• _PROBLEM STATEMENT_: Pictures are to be left out, but please repeat each record exactly.

• _Photos with camera intrinsics_:
● ● ● ● ●

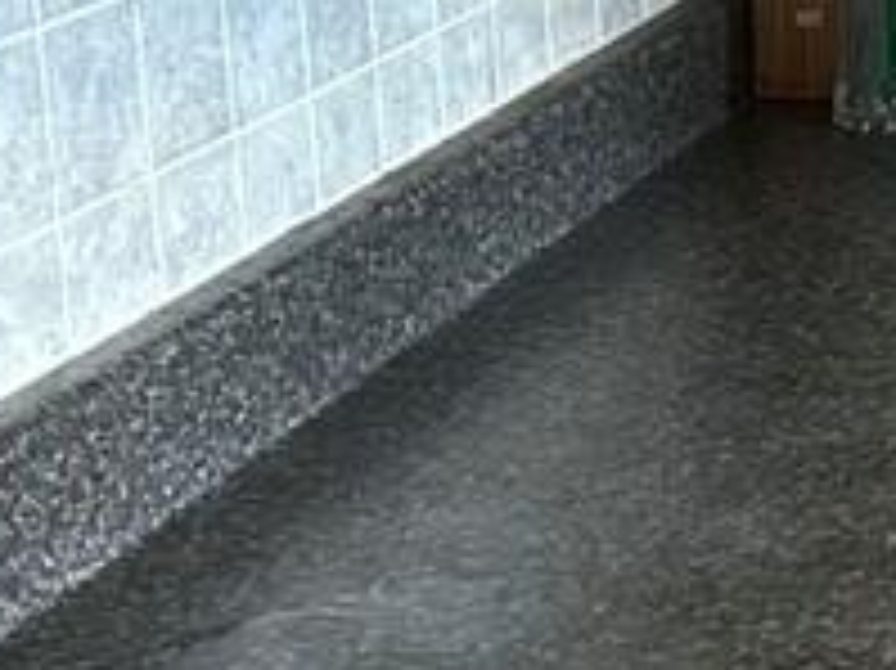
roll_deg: -0.3
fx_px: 3466
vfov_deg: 11.0
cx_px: 1878
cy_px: -4
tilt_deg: -10.1
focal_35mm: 134
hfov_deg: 12.6
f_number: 1.5
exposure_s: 1/60
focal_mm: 5.7
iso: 500
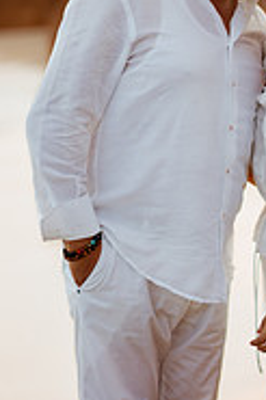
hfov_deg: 9.7
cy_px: 210
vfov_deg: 14.6
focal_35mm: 141
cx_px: 221
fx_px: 1566
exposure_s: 1/3200
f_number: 1.4
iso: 80
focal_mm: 58
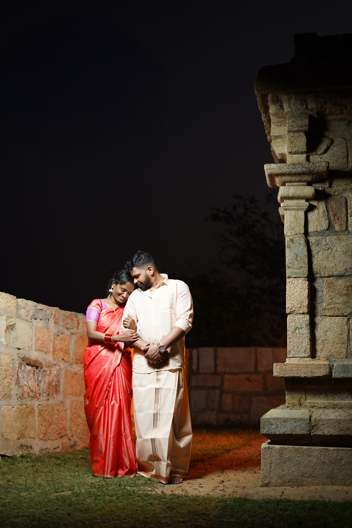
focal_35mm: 50
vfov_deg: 39.6
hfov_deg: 27.0
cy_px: 264
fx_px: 733
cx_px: 176
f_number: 2
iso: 100
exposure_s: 1/250
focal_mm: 50
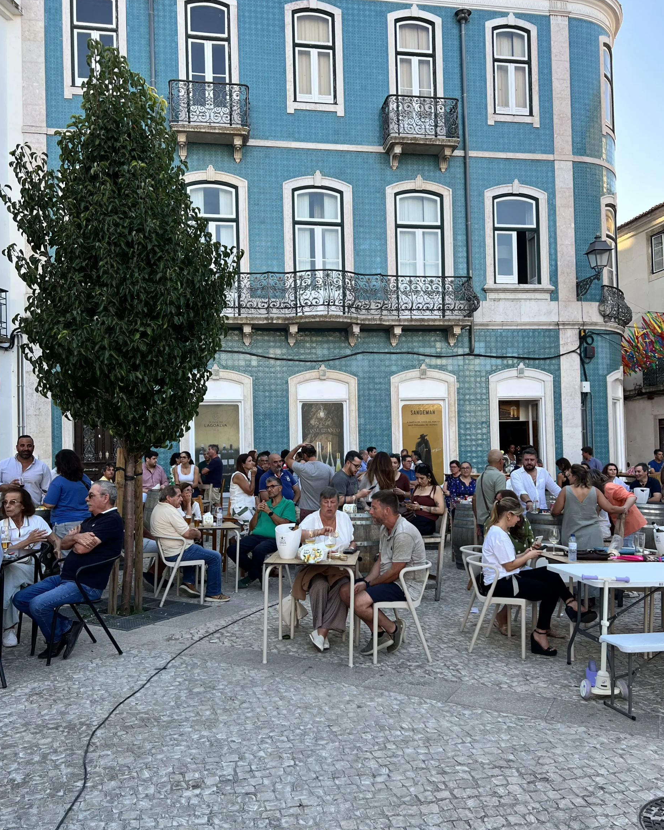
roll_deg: +2.2
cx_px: 336
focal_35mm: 28
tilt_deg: +2.8
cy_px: 428
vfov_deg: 62.2
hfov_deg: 51.5
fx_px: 688
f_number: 1.5
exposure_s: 1/353
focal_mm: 5.7
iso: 50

● ● ● ● ●

• _REPLY TO THE EXERCISE_:
roll_deg: -0.3
fx_px: 3466
vfov_deg: 11.0
cx_px: 1878
cy_px: -4
tilt_deg: -10.1
focal_35mm: 134
hfov_deg: 12.6
f_number: 1.5
exposure_s: 1/60
focal_mm: 5.7
iso: 500
hfov_deg: 9.7
cy_px: 210
vfov_deg: 14.6
focal_35mm: 141
cx_px: 221
fx_px: 1566
exposure_s: 1/3200
f_number: 1.4
iso: 80
focal_mm: 58
focal_35mm: 50
vfov_deg: 39.6
hfov_deg: 27.0
cy_px: 264
fx_px: 733
cx_px: 176
f_number: 2
iso: 100
exposure_s: 1/250
focal_mm: 50
roll_deg: +2.2
cx_px: 336
focal_35mm: 28
tilt_deg: +2.8
cy_px: 428
vfov_deg: 62.2
hfov_deg: 51.5
fx_px: 688
f_number: 1.5
exposure_s: 1/353
focal_mm: 5.7
iso: 50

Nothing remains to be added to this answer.